Copy out every line of the material below word for word, with nothing changed.

§ §

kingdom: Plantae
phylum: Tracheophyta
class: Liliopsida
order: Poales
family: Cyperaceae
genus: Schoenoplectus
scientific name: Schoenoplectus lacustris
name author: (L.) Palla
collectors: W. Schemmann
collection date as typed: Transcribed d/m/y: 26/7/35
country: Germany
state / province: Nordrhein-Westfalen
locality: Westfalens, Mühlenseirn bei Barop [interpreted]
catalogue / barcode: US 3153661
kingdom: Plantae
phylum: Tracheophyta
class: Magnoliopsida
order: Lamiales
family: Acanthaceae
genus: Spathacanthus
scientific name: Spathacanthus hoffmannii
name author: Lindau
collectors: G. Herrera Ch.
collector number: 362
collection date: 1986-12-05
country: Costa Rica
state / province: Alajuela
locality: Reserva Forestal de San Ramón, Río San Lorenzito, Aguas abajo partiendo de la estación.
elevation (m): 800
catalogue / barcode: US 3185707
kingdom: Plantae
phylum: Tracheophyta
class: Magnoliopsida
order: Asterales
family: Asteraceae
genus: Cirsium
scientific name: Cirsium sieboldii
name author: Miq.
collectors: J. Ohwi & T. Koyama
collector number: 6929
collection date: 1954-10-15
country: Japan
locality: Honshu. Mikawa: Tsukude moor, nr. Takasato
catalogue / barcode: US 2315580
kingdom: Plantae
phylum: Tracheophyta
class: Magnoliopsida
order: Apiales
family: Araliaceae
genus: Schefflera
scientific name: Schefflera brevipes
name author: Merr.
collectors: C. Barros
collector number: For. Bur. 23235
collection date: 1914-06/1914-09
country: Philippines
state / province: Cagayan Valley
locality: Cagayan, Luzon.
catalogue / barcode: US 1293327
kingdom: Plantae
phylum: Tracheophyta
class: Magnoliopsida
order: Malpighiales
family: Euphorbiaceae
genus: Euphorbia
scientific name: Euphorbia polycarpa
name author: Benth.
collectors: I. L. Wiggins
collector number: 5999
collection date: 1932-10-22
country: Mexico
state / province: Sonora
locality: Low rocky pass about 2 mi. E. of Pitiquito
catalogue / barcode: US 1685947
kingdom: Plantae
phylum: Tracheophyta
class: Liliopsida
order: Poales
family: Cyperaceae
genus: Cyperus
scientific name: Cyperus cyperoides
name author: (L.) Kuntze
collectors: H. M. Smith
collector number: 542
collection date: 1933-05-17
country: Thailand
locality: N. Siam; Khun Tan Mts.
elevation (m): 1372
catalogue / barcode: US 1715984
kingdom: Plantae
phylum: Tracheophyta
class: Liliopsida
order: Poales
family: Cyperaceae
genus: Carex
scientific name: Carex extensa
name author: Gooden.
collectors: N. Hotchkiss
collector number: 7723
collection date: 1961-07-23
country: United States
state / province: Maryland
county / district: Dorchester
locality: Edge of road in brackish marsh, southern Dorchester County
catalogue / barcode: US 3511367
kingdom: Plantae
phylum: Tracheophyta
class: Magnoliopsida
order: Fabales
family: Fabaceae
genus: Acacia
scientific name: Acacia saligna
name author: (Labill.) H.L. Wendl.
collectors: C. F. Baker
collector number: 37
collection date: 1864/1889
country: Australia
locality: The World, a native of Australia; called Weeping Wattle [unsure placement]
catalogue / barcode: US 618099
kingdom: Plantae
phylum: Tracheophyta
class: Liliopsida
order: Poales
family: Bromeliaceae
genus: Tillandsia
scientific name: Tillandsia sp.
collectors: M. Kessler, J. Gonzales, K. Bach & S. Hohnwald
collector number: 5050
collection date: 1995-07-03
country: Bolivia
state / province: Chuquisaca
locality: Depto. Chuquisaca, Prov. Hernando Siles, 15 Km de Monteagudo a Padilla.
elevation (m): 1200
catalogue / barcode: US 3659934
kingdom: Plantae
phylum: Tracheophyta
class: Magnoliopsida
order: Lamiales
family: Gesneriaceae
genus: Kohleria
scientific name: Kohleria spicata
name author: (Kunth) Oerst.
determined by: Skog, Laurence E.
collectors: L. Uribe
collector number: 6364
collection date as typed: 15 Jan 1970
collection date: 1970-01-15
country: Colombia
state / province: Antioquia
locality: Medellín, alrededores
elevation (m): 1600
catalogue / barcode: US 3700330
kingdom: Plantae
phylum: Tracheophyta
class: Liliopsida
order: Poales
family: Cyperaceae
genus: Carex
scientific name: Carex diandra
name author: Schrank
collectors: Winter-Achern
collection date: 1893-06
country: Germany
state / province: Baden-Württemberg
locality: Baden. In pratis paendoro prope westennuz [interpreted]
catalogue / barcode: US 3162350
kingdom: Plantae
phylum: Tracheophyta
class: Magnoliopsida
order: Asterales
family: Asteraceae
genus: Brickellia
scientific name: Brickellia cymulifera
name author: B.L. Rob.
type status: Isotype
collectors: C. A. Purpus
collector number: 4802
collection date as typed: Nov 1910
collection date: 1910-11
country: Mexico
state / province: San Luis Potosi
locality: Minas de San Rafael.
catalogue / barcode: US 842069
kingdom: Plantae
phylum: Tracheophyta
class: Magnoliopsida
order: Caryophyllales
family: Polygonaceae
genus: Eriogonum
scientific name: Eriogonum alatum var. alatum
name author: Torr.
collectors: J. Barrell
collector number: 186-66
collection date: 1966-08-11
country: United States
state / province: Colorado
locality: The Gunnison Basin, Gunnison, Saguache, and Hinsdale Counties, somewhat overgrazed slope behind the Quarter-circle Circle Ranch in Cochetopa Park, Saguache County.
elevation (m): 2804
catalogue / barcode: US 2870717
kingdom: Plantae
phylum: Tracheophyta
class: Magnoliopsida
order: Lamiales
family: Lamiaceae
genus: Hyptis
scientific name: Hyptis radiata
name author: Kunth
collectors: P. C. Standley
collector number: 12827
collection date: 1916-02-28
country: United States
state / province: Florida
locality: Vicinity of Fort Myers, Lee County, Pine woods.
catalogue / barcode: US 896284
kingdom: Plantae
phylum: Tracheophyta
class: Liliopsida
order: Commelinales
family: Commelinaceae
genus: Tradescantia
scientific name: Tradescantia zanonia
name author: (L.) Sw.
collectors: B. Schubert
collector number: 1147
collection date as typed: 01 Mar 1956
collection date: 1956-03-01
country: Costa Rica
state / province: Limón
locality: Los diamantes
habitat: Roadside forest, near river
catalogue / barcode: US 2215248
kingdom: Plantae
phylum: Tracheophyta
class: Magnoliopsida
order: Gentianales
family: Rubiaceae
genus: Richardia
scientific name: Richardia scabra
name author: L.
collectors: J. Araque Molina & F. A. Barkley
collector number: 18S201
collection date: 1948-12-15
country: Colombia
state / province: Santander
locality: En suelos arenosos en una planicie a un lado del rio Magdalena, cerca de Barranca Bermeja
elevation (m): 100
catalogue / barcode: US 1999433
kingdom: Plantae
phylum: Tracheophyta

§ §

◆ Solution for this problem:
kingdom: Plantae
phylum: Tracheophyta
class: Liliopsida
order: Poales
family: Cyperaceae
genus: Schoenoplectus
scientific name: Schoenoplectus lacustris
name author: (L.) Palla
collectors: W. Schemmann
collection date as typed: Transcribed d/m/y: 26/7/35
country: Germany
state / province: Nordrhein-Westfalen
locality: Westfalens, Mühlenseirn bei Barop [interpreted]
catalogue / barcode: US 3153661
kingdom: Plantae
phylum: Tracheophyta
class: Magnoliopsida
order: Lamiales
family: Acanthaceae
genus: Spathacanthus
scientific name: Spathacanthus hoffmannii
name author: Lindau
collectors: G. Herrera Ch.
collector number: 362
collection date: 1986-12-05
country: Costa Rica
state / province: Alajuela
locality: Reserva Forestal de San Ramón, Río San Lorenzito, Aguas abajo partiendo de la estación.
elevation (m): 800
catalogue / barcode: US 3185707
kingdom: Plantae
phylum: Tracheophyta
class: Magnoliopsida
order: Asterales
family: Asteraceae
genus: Cirsium
scientific name: Cirsium sieboldii
name author: Miq.
collectors: J. Ohwi & T. Koyama
collector number: 6929
collection date: 1954-10-15
country: Japan
locality: Honshu. Mikawa: Tsukude moor, nr. Takasato
catalogue / barcode: US 2315580
kingdom: Plantae
phylum: Tracheophyta
class: Magnoliopsida
order: Apiales
family: Araliaceae
genus: Schefflera
scientific name: Schefflera brevipes
name author: Merr.
collectors: C. Barros
collector number: For. Bur. 23235
collection date: 1914-06/1914-09
country: Philippines
state / province: Cagayan Valley
locality: Cagayan, Luzon.
catalogue / barcode: US 1293327
kingdom: Plantae
phylum: Tracheophyta
class: Magnoliopsida
order: Malpighiales
family: Euphorbiaceae
genus: Euphorbia
scientific name: Euphorbia polycarpa
name author: Benth.
collectors: I. L. Wiggins
collector number: 5999
collection date: 1932-10-22
country: Mexico
state / province: Sonora
locality: Low rocky pass about 2 mi. E. of Pitiquito
catalogue / barcode: US 1685947
kingdom: Plantae
phylum: Tracheophyta
class: Liliopsida
order: Poales
family: Cyperaceae
genus: Cyperus
scientific name: Cyperus cyperoides
name author: (L.) Kuntze
collectors: H. M. Smith
collector number: 542
collection date: 1933-05-17
country: Thailand
locality: N. Siam; Khun Tan Mts.
elevation (m): 1372
catalogue / barcode: US 1715984
kingdom: Plantae
phylum: Tracheophyta
class: Liliopsida
order: Poales
family: Cyperaceae
genus: Carex
scientific name: Carex extensa
name author: Gooden.
collectors: N. Hotchkiss
collector number: 7723
collection date: 1961-07-23
country: United States
state / province: Maryland
county / district: Dorchester
locality: Edge of road in brackish marsh, southern Dorchester County
catalogue / barcode: US 3511367
kingdom: Plantae
phylum: Tracheophyta
class: Magnoliopsida
order: Fabales
family: Fabaceae
genus: Acacia
scientific name: Acacia saligna
name author: (Labill.) H.L. Wendl.
collectors: C. F. Baker
collector number: 37
collection date: 1864/1889
country: Australia
locality: The World, a native of Australia; called Weeping Wattle [unsure placement]
catalogue / barcode: US 618099
kingdom: Plantae
phylum: Tracheophyta
class: Liliopsida
order: Poales
family: Bromeliaceae
genus: Tillandsia
scientific name: Tillandsia sp.
collectors: M. Kessler, J. Gonzales, K. Bach & S. Hohnwald
collector number: 5050
collection date: 1995-07-03
country: Bolivia
state / province: Chuquisaca
locality: Depto. Chuquisaca, Prov. Hernando Siles, 15 Km de Monteagudo a Padilla.
elevation (m): 1200
catalogue / barcode: US 3659934
kingdom: Plantae
phylum: Tracheophyta
class: Magnoliopsida
order: Lamiales
family: Gesneriaceae
genus: Kohleria
scientific name: Kohleria spicata
name author: (Kunth) Oerst.
determined by: Skog, Laurence E.
collectors: L. Uribe
collector number: 6364
collection date as typed: 15 Jan 1970
collection date: 1970-01-15
country: Colombia
state / province: Antioquia
locality: Medellín, alrededores
elevation (m): 1600
catalogue / barcode: US 3700330
kingdom: Plantae
phylum: Tracheophyta
class: Liliopsida
order: Poales
family: Cyperaceae
genus: Carex
scientific name: Carex diandra
name author: Schrank
collectors: Winter-Achern
collection date: 1893-06
country: Germany
state / province: Baden-Württemberg
locality: Baden. In pratis paendoro prope westennuz [interpreted]
catalogue / barcode: US 3162350
kingdom: Plantae
phylum: Tracheophyta
class: Magnoliopsida
order: Asterales
family: Asteraceae
genus: Brickellia
scientific name: Brickellia cymulifera
name author: B.L. Rob.
type status: Isotype
collectors: C. A. Purpus
collector number: 4802
collection date as typed: Nov 1910
collection date: 1910-11
country: Mexico
state / province: San Luis Potosi
locality: Minas de San Rafael.
catalogue / barcode: US 842069
kingdom: Plantae
phylum: Tracheophyta
class: Magnoliopsida
order: Caryophyllales
family: Polygonaceae
genus: Eriogonum
scientific name: Eriogonum alatum var. alatum
name author: Torr.
collectors: J. Barrell
collector number: 186-66
collection date: 1966-08-11
country: United States
state / province: Colorado
locality: The Gunnison Basin, Gunnison, Saguache, and Hinsdale Counties, somewhat overgrazed slope behind the Quarter-circle Circle Ranch in Cochetopa Park, Saguache County.
elevation (m): 2804
catalogue / barcode: US 2870717
kingdom: Plantae
phylum: Tracheophyta
class: Magnoliopsida
order: Lamiales
family: Lamiaceae
genus: Hyptis
scientific name: Hyptis radiata
name author: Kunth
collectors: P. C. Standley
collector number: 12827
collection date: 1916-02-28
country: United States
state / province: Florida
locality: Vicinity of Fort Myers, Lee County, Pine woods.
catalogue / barcode: US 896284
kingdom: Plantae
phylum: Tracheophyta
class: Liliopsida
order: Commelinales
family: Commelinaceae
genus: Tradescantia
scientific name: Tradescantia zanonia
name author: (L.) Sw.
collectors: B. Schubert
collector number: 1147
collection date as typed: 01 Mar 1956
collection date: 1956-03-01
country: Costa Rica
state / province: Limón
locality: Los diamantes
habitat: Roadside forest, near river
catalogue / barcode: US 2215248
kingdom: Plantae
phylum: Tracheophyta
class: Magnoliopsida
order: Gentianales
family: Rubiaceae
genus: Richardia
scientific name: Richardia scabra
name author: L.
collectors: J. Araque Molina & F. A. Barkley
collector number: 18S201
collection date: 1948-12-15
country: Colombia
state / province: Santander
locality: En suelos arenosos en una planicie a un lado del rio Magdalena, cerca de Barranca Bermeja
elevation (m): 100
catalogue / barcode: US 1999433
kingdom: Plantae
phylum: Tracheophyta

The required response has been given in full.